When the power supply voltage is much higher than the operating voltage, a switching DC/DC converter is a better choice. It can achieve higher efficiency because it can temporarily store energy when converting one DC voltage to another DC voltage. In the magnetic field of the Inductor, it is then released to the load. The portable switching regulator operates at a frequency of 500kHz to 3MHz. There are many topologies for DC/DC switching converters. Synchronous step-down regulators with built-in switching elements are used where the output voltage is much lower than the input voltage, and are most commonly used in portable systems. Replacing the LDO with a buck regulator can improve system efficiency. For example, when using LDO to reduce the system voltage from 3.6V to 1.2V and supplying power to a microprocessor core with a load current of 300 mA, the LDO efficiency is about 1.2V/3.6V×100%=33%, 67% of the input Power is lost in the form of heat. In order to improve efficiency and reduce operating temperature, LDO should be replaced with a step-down converter such as ADP2108. The buck converter can store energy in the magnetic field of the inductor, so it is more efficient. Using ADIsimPowerTM, it can be known that the efficiency of ADP2108 is 80% under the same conditions, which is 47% higher than LDO. Design engineers will find that the ADP2108 is small in size, using only two decoupling capacitors and a 1μH chip inductor, which can almost directly replace the LDO. Other power-saving features that need to be considered when choosing a buck converter include: low quiescent current, enable function, and power-saving mode when the load current is small.

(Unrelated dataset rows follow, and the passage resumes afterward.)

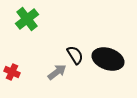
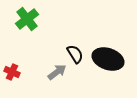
black semicircle: moved 1 px up
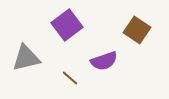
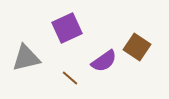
purple square: moved 3 px down; rotated 12 degrees clockwise
brown square: moved 17 px down
purple semicircle: rotated 16 degrees counterclockwise
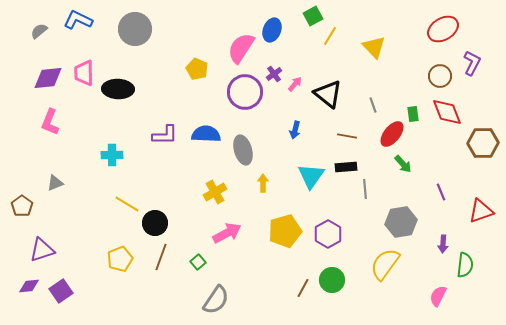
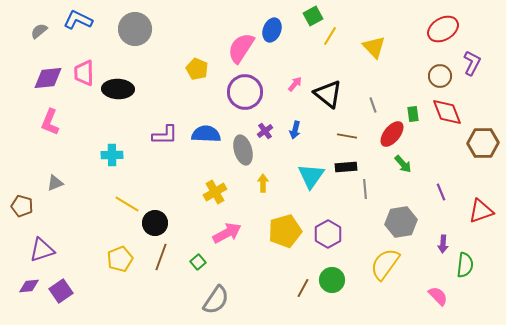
purple cross at (274, 74): moved 9 px left, 57 px down
brown pentagon at (22, 206): rotated 20 degrees counterclockwise
pink semicircle at (438, 296): rotated 110 degrees clockwise
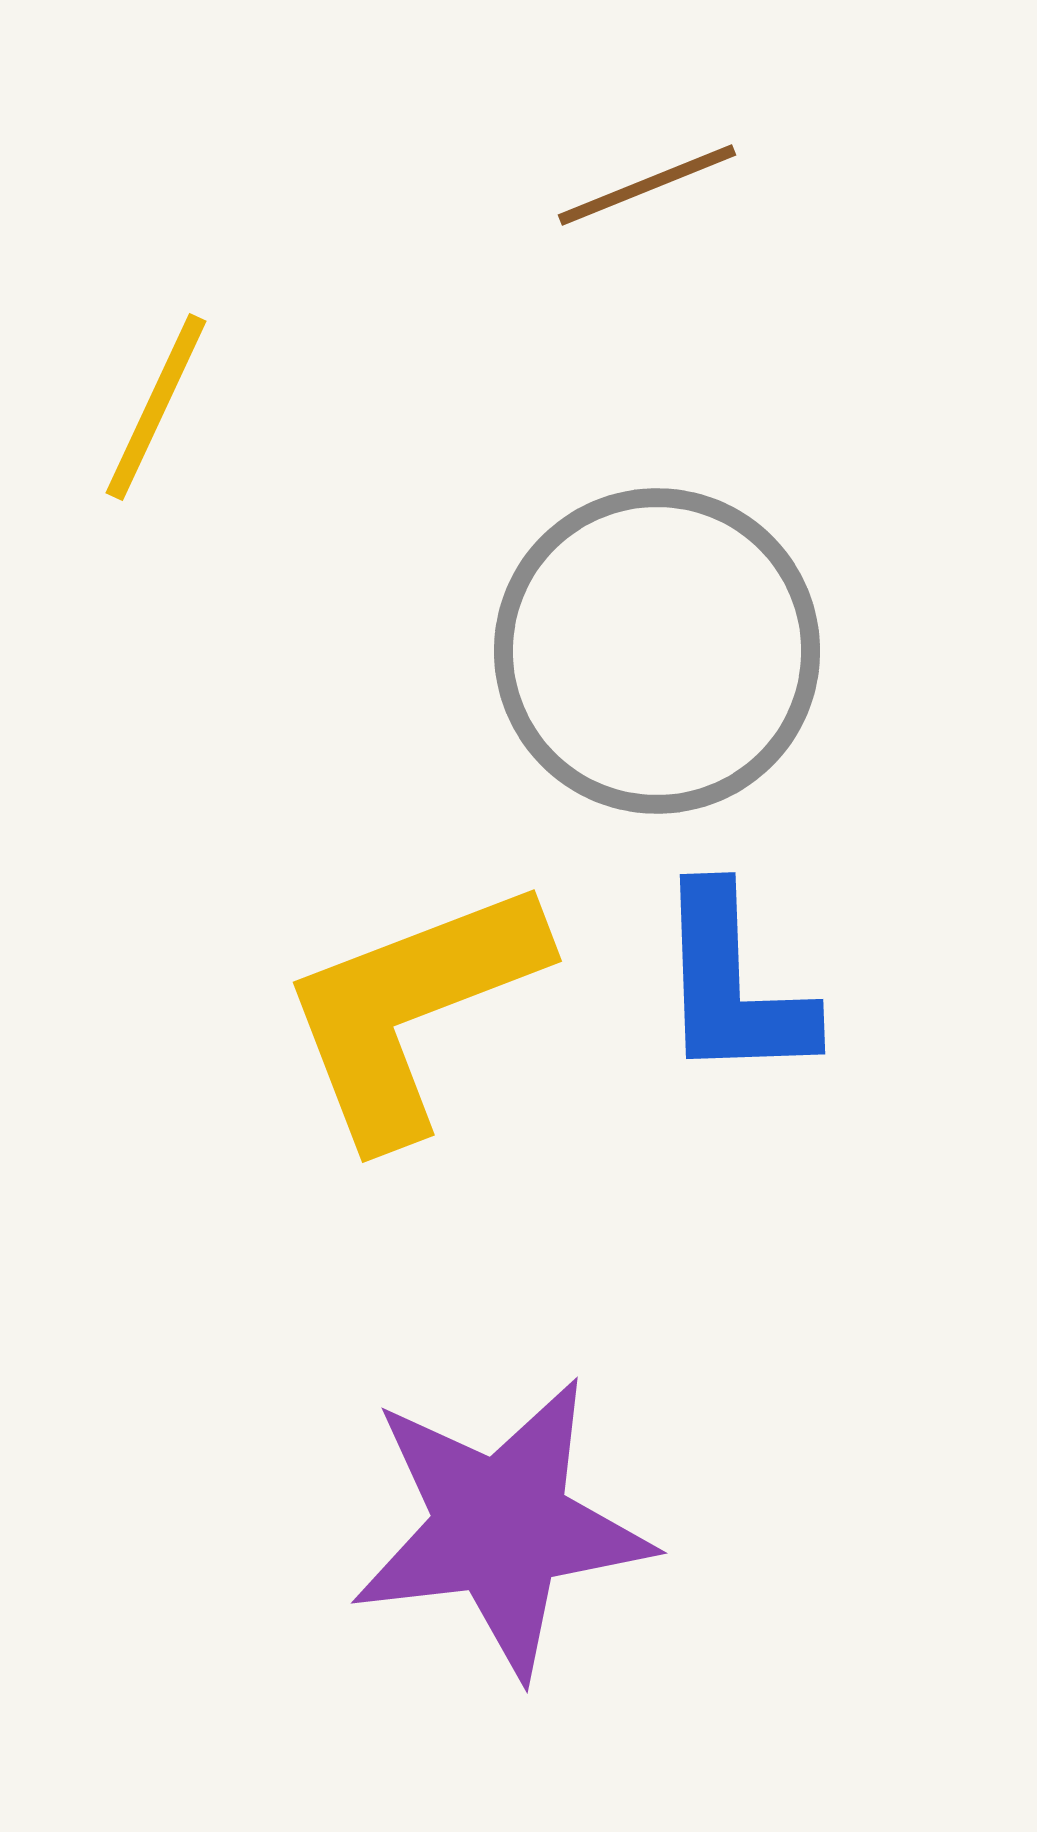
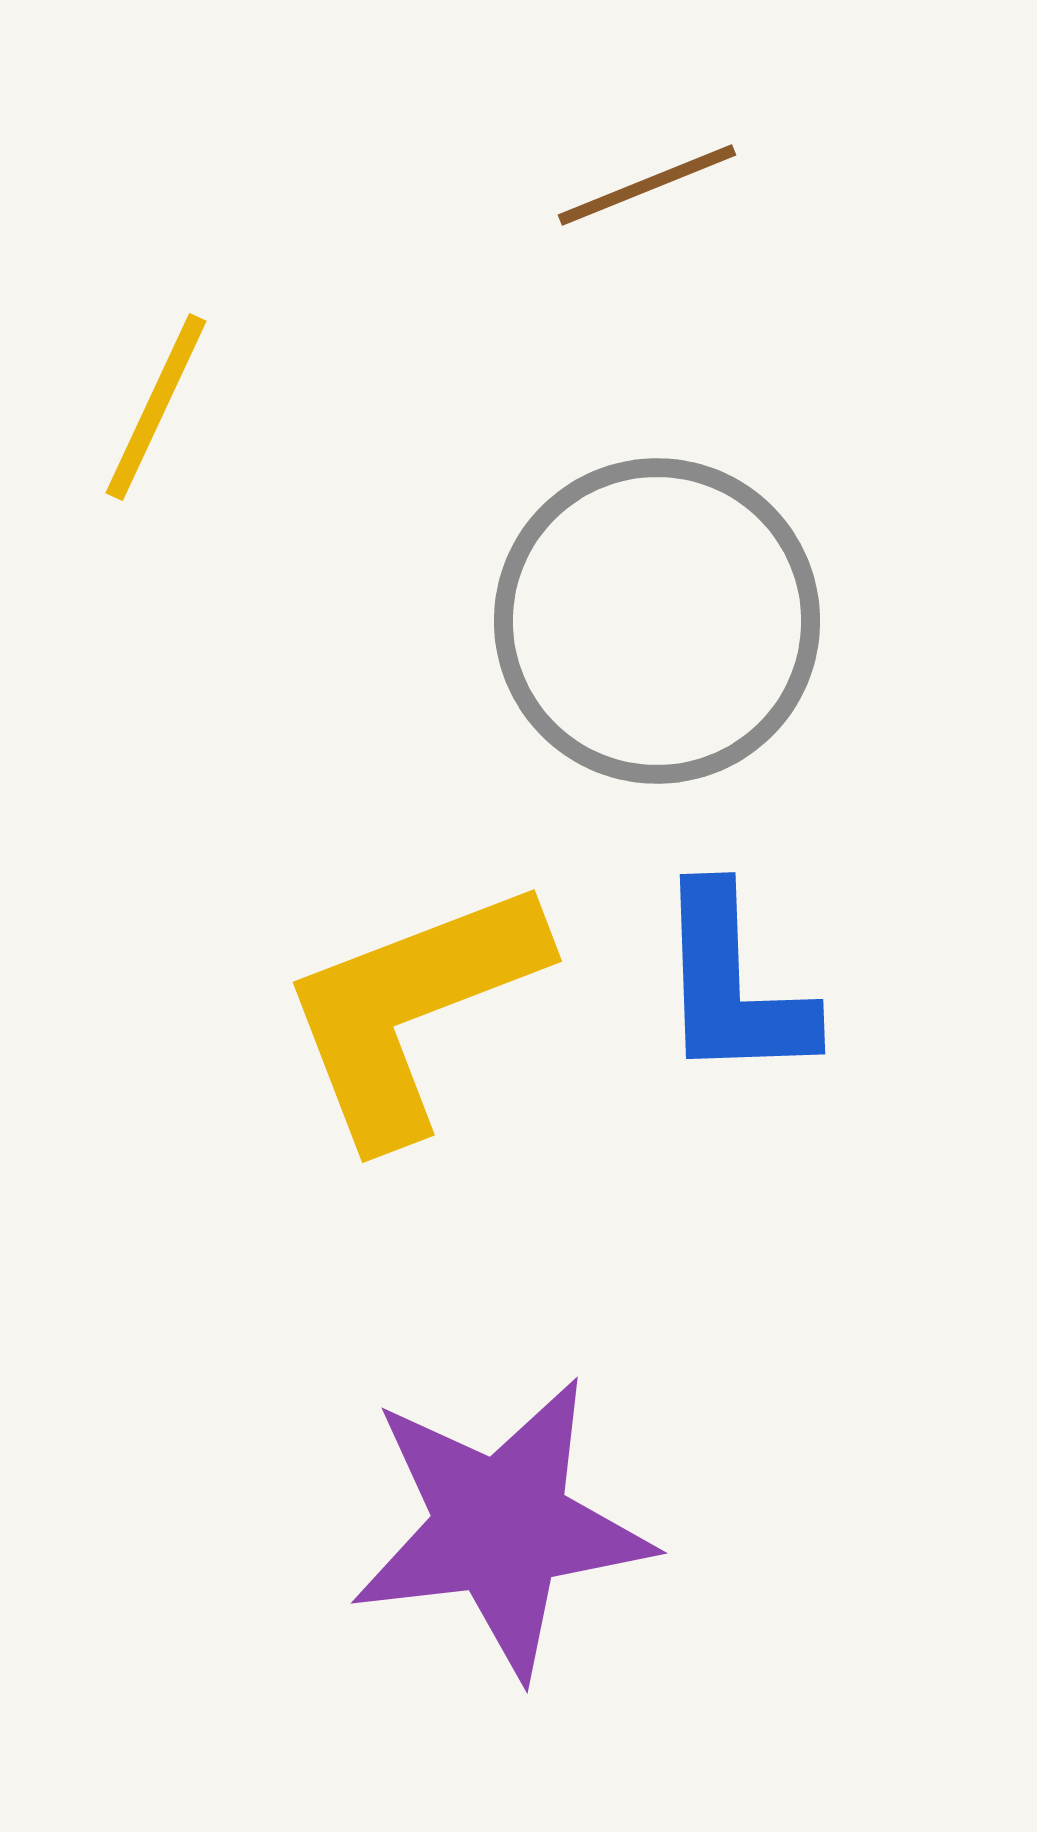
gray circle: moved 30 px up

In order to maximize battery life, in addition to optimizing the efficiency of portable system hardware, power management software must also be optimized. Running complex dedicated software puts forward higher requirements on computing power, requiring the use of high-speed microprocessors with high power consumption. Reducing the processor speed can reduce power consumption and extend battery runtime, but software performance will decrease. System architects can improve system efficiency by choosing the processor speed most suitable for the application. Another power saving method for portable systems is to turn off unused subsystems, such as microprocessors, display backlights, data ports, and sensors in the measurement gap, and use the enable input of the regulator or load switches such as ADP190/ADP195 to isolate Battery, as shown in Figure 1.

When designing a portable power system, there is no universal solution. There are many ways to extend battery life, and one method may be better than others. The technology described in this article is applicable to both portable and mains-powered medical equipment, which can improve system efficiency and reduce internal temperature and operating costs.